Tumor metastasis (tumor metastasis), about 90% of all cancer-related deaths reasons. Metastasis is a complex process, through this process, the cancer cells as the place from which the first of the primary tumors, spread to distant parts of the body. Transfer depends on the ability to get two separate – increased motility and invasiveness – of cancer cells. In epithelial – mesenchymal transition (epithelial-mesenchymal transition, EMT) process, epithelial cells lose their polarity, converted into a mesenchymal cell phenotype, is considered crucial in the process of tumor metastasis event. Identify and describe the control EMT, cell motility and invasiveness of molecules, for our understanding of cancer spread is essential. Transfer process of the key regulatory factors including proteins and micrornAs (miRNAs).
WNTs its downstream effector proteins can be adjusted for a variety of cancer development is very important process. Cancer of the Wnt / β-catenin signaling activation, usually drives a transcriptional regulatory program (such as transcriptional regulation of E-cadherin inhibitory factor Snail), which can promote cell migration and invasion. Wnt / β catenin pathway regulatory proteins have been observed abnormalities in various cancers. Recent studies have shown that, WNTs its downstream effector proteins with non-small cell lung cancer (non-small Cell lung carcinoma, NSCLC) bad about and participate in the prognosis of patients with lung metastasis. However, Wnt / β-catenin by what mechanism regulating EMT and tumor metastasis, is not yet fully understood.

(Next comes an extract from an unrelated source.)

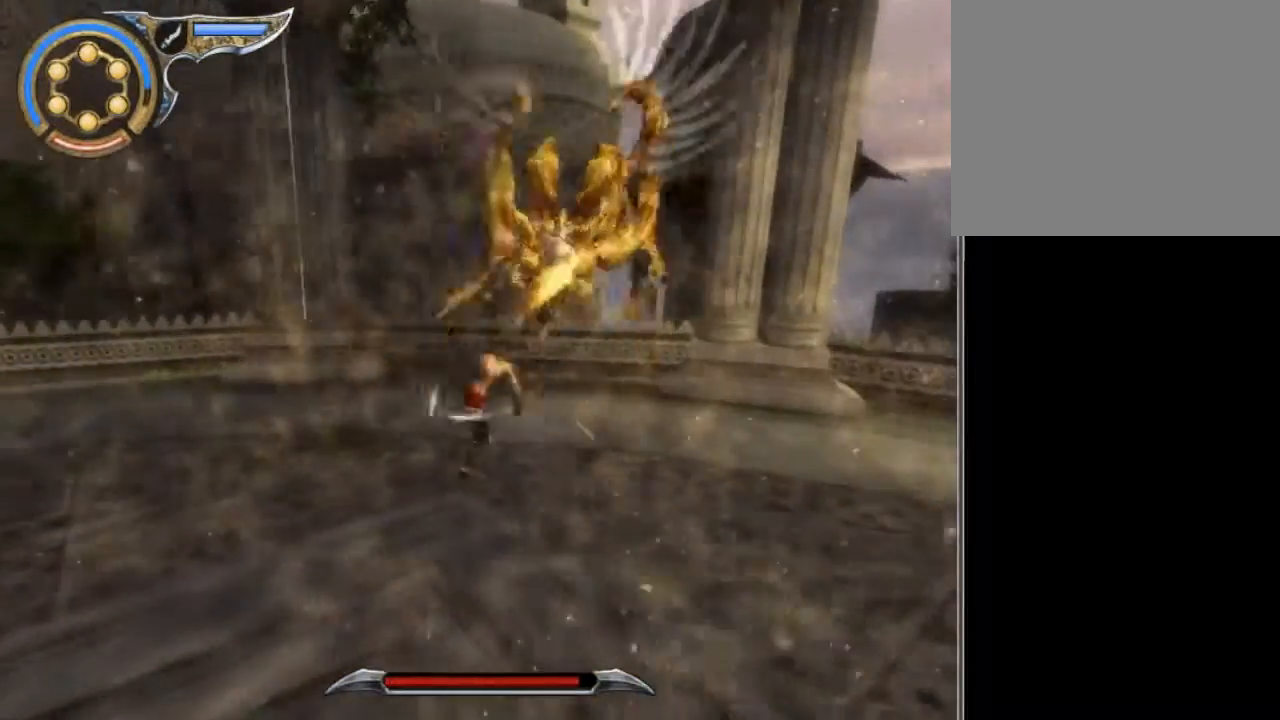
{"buttons": [], "left_stick": "center", "right_stick": "center", "events": [[33, "R1", "down"], [100, "R1", "up"], [234, "Y", "down"], [334, "Y", "up"], [367, "left_stick", "center"]]}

Another group of molecules play a key role in the transfer of the miRNA. miRNA functions as 21-24 – mRNAs nucleotide guides, expression regulatory sequences comprising complementary. Studies have demonstrated the role of miRNAs involved in the process of metastasis, including cell proliferation, migration and invasion, EMT. Studies have shown that when miR-10b can be directly involved in the promotion targeting HOXD10 metastatic breast cancer, the relationship between MiRNA was only with the transfer of the first report. Subsequent studies have found, miRNAs also has an inhibitory effect on the transfer, such as increased expression of mir-335 inhibits metastatic invasion of breast cancer cells. Recent studies have demonstrated that several miRNA such as miR-200, miR-205 and miR-221/222 involved in EMT. Given that many miRNAs disorders in cancer, but has not been further studies are expected to become more miRNAs and cancer progression of cancer etiology key factors.
Recently, studies have shown that miR-483 in some cancers disorders, and with poorer disease-specific survival rate. However, the role of miR-483 in lung cancer metastasis, as well as regulation of miR-483 in lung cancer metastasis is still not known.
In this study, the researchers demonstrated, miR-483-5p in human lung adenocarcinoma tumor progression and increases related. miR-483-5p activated by the Wnt / β-catenin signaling, in vitro and in vivo by directly targeting RhoGDI1 (Rho GDP decomposition inhibitor α) and ALCAM (activated leukocyte cell adhesion molecule) recognized both transfer inhibitors promote lung adenocarcinoma cell EMT, invasion and metastasis.
The study also showed that, RhoGDI1 downregulation could enhance the expression of Snail (the most important E-cadherin transcription inhibitor), thus contributing to EMT. Importantly, expression of miR-483-5p and β-catenin levels were positively correlated, but with human lung adenocarcinoma RhoGDI1 and ALCAM levels were negatively correlated. The results of this study identified miR-483-5p as a β-catenin activation before transition miRNA, or transfer inhibitors and ALCAM RhoGDI1 and a negative regulator. In addition, the study of molecular functions of miR-483 and RhoGDI1 and their regulation mechanisms in the transfer, there is provided new insights.